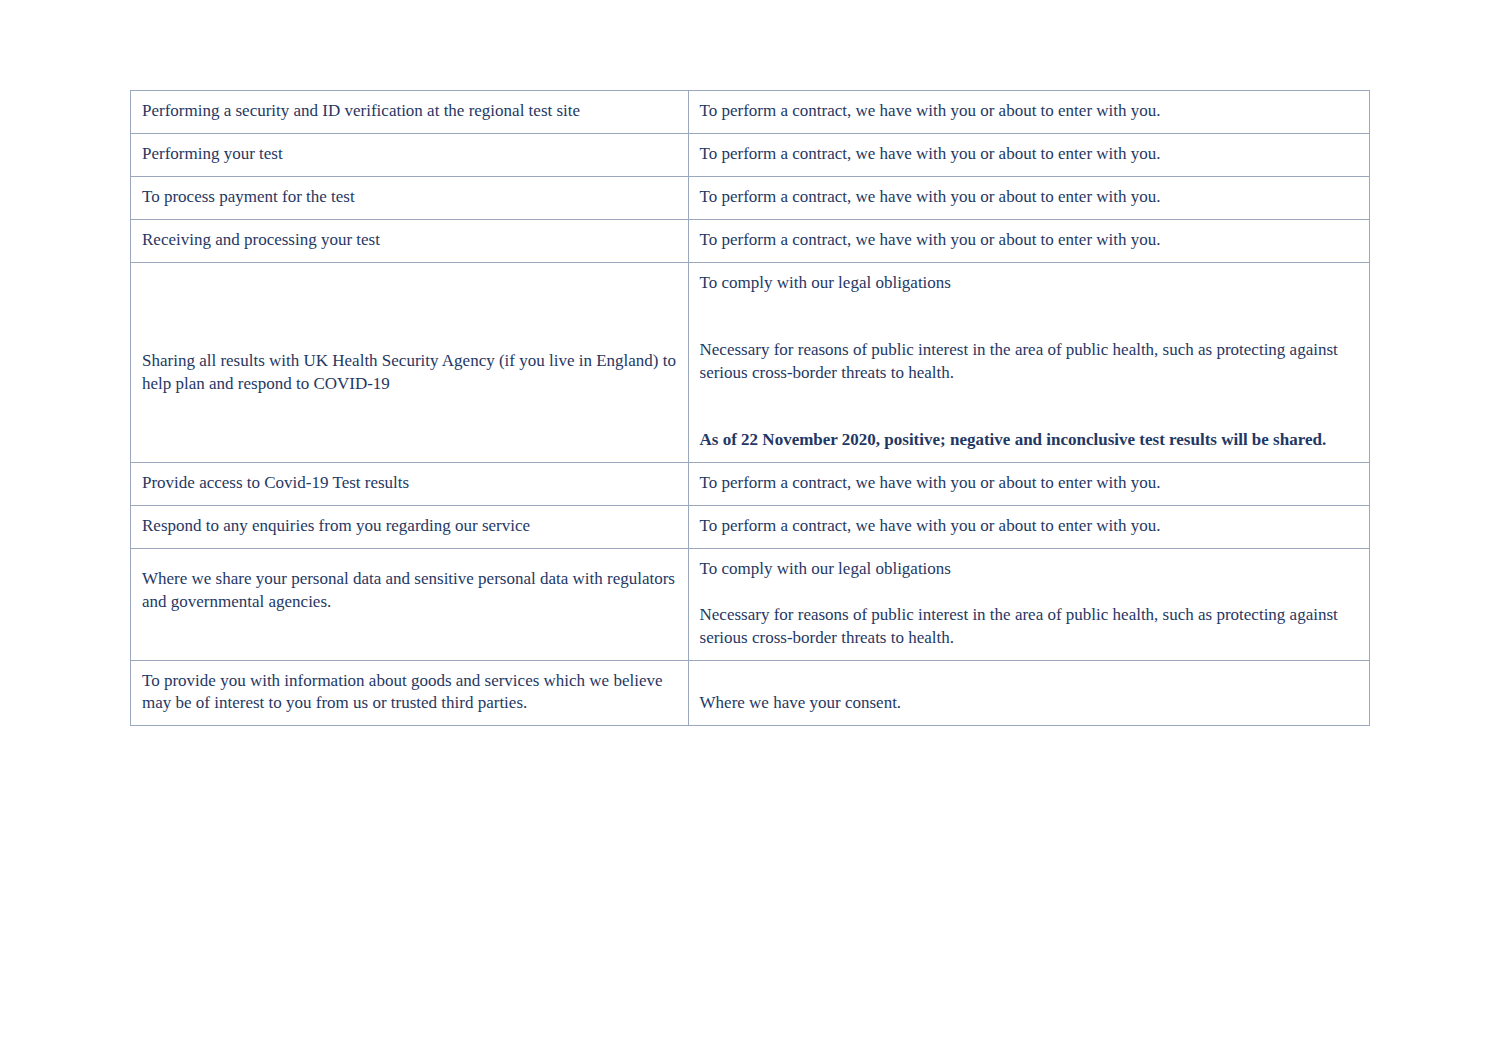| Performing a security and ID verification at the regional test site | To perform a contract, we have with you or about to enter with you. |
| Performing your test | To perform a contract, we have with you or about to enter with you. |
| To process payment for the test | To perform a contract, we have with you or about to enter with you. |
| Receiving and processing your test | To perform a contract, we have with you or about to enter with you. |
| Sharing all results with UK Health Security Agency (if you live in England) to help plan and respond to COVID-19 | To comply with our legal obligations Necessary for reasons of public interest in the area of public health, such as protecting against serious cross-border threats to health. As of 22 November 2020, positive; negative and inconclusive test results will be shared. |
| Provide access to Covid-19 Test results | To perform a contract, we have with you or about to enter with you. |
| Respond to any enquiries from you regarding our service | To perform a contract, we have with you or about to enter with you. |
| Where we share your personal data and sensitive personal data with regulators and governmental agencies. | To comply with our legal obligations Necessary for reasons of public interest in the area of public health, such as protecting against serious cross-border threats to health. |
| To provide you with information about goods and services which we believe may be of interest to you from us or trusted third parties. | Where we have your consent. |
=======
**Your instructions**: Go through the data and return every word of it verbatim, leaving out the pictures.

**Result of this task**:
| Performing a security and ID verification at the regional test site | To perform a contract, we have with you or about to enter with you. |
| Performing your test | To perform a contract, we have with you or about to enter with you. |
| To process payment for the test | To perform a contract, we have with you or about to enter with you. |
| Receiving and processing your test | To perform a contract, we have with you or about to enter with you. |
| Sharing all results with UK Health Security Agency (if you live in England) to help plan and respond to COVID-19 | To comply with our legal obligations Necessary for reasons of public interest in the area of public health, such as protecting against serious cross-border threats to health. As of 22 November 2020, positive; negative and inconclusive test results will be shared. |
| Provide access to Covid-19 Test results | To perform a contract, we have with you or about to enter with you. |
| Respond to any enquiries from you regarding our service | To perform a contract, we have with you or about to enter with you. |
| Where we share your personal data and sensitive personal data with regulators and governmental agencies. | To comply with our legal obligations Necessary for reasons of public interest in the area of public health, such as protecting against serious cross-border threats to health. |
| To provide you with information about goods and services which we believe may be of interest to you from us or trusted third parties. | Where we have your consent. |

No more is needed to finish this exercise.